## WHAT YOU SHOULD DO
Your job with the data below: print everything from the line that holds "sas y autónomos, que" down to the line that holds "mois (dont 10eur", ends included, exactly, and nothing else.
------ ENTRIES SHOWN ------
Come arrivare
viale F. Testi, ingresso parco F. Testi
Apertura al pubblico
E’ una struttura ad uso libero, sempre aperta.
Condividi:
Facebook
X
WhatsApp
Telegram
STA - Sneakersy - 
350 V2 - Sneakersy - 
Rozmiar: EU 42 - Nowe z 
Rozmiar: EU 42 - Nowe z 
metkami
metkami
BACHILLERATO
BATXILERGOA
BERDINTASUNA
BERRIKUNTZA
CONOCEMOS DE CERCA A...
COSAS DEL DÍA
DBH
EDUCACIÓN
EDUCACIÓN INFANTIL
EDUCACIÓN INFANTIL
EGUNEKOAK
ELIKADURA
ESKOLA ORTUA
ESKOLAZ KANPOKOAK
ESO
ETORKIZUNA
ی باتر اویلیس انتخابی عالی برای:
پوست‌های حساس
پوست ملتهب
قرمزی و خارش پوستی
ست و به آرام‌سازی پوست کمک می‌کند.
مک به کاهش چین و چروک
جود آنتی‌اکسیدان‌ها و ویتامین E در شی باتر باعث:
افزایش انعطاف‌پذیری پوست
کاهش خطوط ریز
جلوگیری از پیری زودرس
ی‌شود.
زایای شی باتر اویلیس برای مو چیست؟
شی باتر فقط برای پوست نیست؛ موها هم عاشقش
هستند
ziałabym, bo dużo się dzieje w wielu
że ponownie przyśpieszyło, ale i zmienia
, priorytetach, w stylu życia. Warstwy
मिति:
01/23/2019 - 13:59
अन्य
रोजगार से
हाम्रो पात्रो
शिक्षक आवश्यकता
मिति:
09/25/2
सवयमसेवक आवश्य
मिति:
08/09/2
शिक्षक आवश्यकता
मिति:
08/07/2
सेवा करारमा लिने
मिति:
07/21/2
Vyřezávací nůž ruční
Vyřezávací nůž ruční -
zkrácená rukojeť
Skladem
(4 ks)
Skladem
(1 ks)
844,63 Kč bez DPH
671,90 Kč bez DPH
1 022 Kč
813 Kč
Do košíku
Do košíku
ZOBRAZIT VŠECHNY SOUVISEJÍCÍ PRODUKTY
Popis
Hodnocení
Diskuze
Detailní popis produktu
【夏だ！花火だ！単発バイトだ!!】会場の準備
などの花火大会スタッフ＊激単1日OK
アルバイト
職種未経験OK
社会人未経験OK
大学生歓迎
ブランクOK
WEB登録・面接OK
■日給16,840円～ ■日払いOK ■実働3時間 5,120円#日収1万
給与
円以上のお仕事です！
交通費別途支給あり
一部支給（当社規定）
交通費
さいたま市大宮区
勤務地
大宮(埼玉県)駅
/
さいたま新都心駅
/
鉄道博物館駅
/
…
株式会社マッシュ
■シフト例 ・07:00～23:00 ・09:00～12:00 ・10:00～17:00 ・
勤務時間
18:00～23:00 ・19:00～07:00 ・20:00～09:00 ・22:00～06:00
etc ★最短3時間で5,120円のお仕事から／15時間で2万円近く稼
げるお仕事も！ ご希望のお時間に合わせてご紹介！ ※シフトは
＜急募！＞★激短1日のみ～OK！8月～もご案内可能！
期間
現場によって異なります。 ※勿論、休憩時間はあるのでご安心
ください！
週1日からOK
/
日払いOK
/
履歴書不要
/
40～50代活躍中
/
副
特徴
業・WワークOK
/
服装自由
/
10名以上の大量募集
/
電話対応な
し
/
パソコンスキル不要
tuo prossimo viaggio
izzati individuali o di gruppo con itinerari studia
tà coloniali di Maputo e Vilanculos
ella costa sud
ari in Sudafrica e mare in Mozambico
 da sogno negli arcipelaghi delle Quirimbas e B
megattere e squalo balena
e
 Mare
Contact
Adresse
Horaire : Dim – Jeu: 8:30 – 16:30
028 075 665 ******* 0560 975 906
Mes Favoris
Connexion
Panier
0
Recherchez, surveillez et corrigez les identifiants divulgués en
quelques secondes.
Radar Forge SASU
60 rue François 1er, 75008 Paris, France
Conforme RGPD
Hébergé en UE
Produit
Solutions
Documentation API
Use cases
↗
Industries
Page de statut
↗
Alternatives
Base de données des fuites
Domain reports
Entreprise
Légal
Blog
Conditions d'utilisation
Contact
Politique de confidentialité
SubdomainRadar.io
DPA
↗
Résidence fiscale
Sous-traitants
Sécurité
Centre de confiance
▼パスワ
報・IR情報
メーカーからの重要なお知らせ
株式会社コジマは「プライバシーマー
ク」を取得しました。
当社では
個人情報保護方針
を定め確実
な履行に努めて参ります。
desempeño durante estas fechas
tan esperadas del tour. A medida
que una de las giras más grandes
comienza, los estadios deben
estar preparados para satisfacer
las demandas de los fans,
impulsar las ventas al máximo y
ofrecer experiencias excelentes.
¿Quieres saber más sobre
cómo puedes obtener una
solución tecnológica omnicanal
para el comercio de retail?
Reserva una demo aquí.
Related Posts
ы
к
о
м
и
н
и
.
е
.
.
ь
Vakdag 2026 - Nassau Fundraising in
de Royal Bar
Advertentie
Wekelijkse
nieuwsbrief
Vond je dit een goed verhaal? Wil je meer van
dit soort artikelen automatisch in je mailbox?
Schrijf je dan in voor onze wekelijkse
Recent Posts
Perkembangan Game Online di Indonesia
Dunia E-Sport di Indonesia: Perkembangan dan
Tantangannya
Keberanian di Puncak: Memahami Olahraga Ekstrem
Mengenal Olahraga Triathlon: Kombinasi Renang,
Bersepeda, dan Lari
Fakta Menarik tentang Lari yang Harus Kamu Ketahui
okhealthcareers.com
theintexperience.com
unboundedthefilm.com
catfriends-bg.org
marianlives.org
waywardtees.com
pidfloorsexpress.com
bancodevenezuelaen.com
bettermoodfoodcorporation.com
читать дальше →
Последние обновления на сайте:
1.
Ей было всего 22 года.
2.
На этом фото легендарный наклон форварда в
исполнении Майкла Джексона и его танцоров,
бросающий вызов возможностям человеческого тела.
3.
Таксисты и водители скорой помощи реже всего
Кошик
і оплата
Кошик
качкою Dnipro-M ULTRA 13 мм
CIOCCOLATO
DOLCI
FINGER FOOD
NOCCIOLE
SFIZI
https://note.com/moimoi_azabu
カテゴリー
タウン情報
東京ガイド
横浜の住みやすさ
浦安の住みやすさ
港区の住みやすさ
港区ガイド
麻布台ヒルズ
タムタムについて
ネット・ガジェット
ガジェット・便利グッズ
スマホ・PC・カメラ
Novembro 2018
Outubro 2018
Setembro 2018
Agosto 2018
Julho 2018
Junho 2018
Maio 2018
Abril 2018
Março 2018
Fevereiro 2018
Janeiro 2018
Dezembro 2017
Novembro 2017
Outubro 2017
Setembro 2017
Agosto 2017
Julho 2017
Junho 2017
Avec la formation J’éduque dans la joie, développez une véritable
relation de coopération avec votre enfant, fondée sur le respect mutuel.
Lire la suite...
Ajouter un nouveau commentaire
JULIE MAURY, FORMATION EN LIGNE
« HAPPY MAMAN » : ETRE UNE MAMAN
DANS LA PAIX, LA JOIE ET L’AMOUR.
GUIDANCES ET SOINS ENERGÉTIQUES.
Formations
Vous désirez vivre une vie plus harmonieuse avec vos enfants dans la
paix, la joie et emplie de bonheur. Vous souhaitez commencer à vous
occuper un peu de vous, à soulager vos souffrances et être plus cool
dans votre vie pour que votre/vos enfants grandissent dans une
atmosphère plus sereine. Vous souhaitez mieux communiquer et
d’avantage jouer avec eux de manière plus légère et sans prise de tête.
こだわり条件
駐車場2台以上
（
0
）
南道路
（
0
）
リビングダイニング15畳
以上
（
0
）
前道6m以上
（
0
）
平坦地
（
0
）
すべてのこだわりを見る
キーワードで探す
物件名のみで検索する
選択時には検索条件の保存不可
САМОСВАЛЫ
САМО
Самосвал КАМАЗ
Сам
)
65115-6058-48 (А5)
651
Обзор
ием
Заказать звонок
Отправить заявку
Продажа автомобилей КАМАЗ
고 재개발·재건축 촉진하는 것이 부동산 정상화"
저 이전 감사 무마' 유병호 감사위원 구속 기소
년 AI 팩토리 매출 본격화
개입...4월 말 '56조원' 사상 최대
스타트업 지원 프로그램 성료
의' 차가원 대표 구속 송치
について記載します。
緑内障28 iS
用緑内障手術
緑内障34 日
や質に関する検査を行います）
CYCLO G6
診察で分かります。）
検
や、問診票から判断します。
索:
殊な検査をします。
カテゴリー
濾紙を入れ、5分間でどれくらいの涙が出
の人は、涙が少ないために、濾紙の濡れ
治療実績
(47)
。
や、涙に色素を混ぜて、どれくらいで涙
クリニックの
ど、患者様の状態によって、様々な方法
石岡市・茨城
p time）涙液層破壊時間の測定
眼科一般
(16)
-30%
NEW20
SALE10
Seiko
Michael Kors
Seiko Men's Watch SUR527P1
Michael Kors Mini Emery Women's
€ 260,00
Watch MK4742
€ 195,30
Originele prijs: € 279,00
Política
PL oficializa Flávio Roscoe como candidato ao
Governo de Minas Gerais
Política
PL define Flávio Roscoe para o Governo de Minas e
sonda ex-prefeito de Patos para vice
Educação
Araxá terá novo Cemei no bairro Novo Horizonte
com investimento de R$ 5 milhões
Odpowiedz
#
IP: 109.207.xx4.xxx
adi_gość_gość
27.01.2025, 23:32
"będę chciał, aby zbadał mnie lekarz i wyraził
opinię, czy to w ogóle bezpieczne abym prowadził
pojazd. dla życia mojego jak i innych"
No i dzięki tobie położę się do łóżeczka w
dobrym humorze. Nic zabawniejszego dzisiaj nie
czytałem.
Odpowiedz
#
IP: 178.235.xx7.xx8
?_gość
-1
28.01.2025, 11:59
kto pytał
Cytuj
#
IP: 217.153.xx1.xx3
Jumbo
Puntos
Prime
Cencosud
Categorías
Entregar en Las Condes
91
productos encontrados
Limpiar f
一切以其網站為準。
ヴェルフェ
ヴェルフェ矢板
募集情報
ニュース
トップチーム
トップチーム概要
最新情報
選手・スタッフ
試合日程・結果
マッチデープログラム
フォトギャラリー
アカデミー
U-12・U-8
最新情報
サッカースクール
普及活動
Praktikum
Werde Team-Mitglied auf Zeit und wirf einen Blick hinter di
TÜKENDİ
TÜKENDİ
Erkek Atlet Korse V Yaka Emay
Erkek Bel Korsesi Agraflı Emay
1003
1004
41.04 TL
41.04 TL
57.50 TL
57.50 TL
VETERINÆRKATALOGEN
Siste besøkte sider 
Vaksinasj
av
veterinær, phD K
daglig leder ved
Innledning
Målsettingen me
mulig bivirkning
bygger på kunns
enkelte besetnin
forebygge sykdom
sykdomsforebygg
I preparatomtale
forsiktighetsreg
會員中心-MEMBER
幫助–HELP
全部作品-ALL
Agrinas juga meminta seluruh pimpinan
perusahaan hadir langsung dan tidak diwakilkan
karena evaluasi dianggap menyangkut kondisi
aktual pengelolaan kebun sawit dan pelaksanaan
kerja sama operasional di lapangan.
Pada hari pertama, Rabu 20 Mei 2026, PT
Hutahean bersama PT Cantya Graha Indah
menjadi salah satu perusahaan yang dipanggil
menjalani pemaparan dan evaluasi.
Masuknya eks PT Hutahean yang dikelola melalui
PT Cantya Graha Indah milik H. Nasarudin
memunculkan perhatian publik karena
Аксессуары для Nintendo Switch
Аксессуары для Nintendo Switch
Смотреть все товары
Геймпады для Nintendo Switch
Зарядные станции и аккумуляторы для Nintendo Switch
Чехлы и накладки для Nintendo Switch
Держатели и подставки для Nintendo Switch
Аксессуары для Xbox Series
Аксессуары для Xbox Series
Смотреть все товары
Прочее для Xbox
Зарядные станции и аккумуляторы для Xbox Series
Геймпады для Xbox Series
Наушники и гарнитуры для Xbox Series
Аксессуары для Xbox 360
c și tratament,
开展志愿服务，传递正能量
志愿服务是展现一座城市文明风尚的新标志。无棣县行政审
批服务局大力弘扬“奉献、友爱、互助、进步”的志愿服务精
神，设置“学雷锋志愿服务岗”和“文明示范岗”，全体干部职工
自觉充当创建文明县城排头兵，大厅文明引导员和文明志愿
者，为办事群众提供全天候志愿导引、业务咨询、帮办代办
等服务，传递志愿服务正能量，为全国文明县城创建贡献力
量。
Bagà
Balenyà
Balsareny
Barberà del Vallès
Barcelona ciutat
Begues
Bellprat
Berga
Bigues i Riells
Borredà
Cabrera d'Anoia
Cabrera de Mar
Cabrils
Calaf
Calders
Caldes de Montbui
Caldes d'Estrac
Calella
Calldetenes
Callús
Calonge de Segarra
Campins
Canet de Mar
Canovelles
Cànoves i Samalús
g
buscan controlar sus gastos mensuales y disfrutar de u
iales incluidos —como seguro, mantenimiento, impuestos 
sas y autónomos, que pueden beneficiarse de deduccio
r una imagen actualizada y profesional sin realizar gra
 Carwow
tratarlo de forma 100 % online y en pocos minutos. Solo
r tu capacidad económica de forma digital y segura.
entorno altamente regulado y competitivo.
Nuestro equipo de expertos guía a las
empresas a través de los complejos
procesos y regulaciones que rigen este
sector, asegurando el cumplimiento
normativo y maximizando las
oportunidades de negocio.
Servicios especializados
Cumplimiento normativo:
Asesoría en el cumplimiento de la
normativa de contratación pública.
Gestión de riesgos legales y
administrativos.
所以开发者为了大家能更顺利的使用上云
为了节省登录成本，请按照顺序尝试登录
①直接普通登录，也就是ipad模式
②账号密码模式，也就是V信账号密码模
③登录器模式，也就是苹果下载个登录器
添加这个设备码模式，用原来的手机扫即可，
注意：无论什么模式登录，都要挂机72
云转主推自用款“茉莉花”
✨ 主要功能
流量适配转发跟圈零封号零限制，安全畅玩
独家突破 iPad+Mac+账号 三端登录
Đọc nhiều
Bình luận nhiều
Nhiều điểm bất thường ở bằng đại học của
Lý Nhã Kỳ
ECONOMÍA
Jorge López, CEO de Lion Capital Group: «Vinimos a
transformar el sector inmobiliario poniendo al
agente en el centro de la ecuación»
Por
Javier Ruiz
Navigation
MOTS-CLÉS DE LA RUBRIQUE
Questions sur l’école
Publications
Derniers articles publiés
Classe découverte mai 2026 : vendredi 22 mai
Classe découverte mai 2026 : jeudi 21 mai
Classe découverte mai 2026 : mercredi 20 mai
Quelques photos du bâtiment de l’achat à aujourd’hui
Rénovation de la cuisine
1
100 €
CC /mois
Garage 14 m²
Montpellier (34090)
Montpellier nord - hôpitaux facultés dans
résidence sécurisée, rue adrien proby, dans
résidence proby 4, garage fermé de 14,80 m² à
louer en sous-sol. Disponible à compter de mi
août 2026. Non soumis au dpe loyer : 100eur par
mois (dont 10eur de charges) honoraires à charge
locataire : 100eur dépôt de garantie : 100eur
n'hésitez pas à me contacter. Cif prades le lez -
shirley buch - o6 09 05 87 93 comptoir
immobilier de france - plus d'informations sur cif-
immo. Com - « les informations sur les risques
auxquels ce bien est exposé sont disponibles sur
------
## RESPONSE FOR THIS EXERCISE
sas y autónomos, que pueden beneficiarse de deduccio
r una imagen actualizada y profesional sin realizar gra
 Carwow
tratarlo de forma 100 % online y en pocos minutos. Solo
r tu capacidad económica de forma digital y segura.
entorno altamente regulado y competitivo.
Nuestro equipo de expertos guía a las
empresas a través de los complejos
procesos y regulaciones que rigen este
sector, asegurando el cumplimiento
normativo y maximizando las
oportunidades de negocio.
Servicios especializados
Cumplimiento normativo:
Asesoría en el cumplimiento de la
normativa de contratación pública.
Gestión de riesgos legales y
administrativos.
所以开发者为了大家能更顺利的使用上云
为了节省登录成本，请按照顺序尝试登录
①直接普通登录，也就是ipad模式
②账号密码模式，也就是V信账号密码模
③登录器模式，也就是苹果下载个登录器
添加这个设备码模式，用原来的手机扫即可，
注意：无论什么模式登录，都要挂机72
云转主推自用款“茉莉花”
✨ 主要功能
流量适配转发跟圈零封号零限制，安全畅玩
独家突破 iPad+Mac+账号 三端登录
Đọc nhiều
Bình luận nhiều
Nhiều điểm bất thường ở bằng đại học của
Lý Nhã Kỳ
ECONOMÍA
Jorge López, CEO de Lion Capital Group: «Vinimos a
transformar el sector inmobiliario poniendo al
agente en el centro de la ecuación»
Por
Javier Ruiz
Navigation
MOTS-CLÉS DE LA RUBRIQUE
Questions sur l’école
Publications
Derniers articles publiés
Classe découverte mai 2026 : vendredi 22 mai
Classe découverte mai 2026 : jeudi 21 mai
Classe découverte mai 2026 : mercredi 20 mai
Quelques photos du bâtiment de l’achat à aujourd’hui
Rénovation de la cuisine
1
100 €
CC /mois
Garage 14 m²
Montpellier (34090)
Montpellier nord - hôpitaux facultés dans
résidence sécurisée, rue adrien proby, dans
résidence proby 4, garage fermé de 14,80 m² à
louer en sous-sol. Disponible à compter de mi
août 2026. Non soumis au dpe loyer : 100eur par
mois (dont 10eur de charges) honoraires à charge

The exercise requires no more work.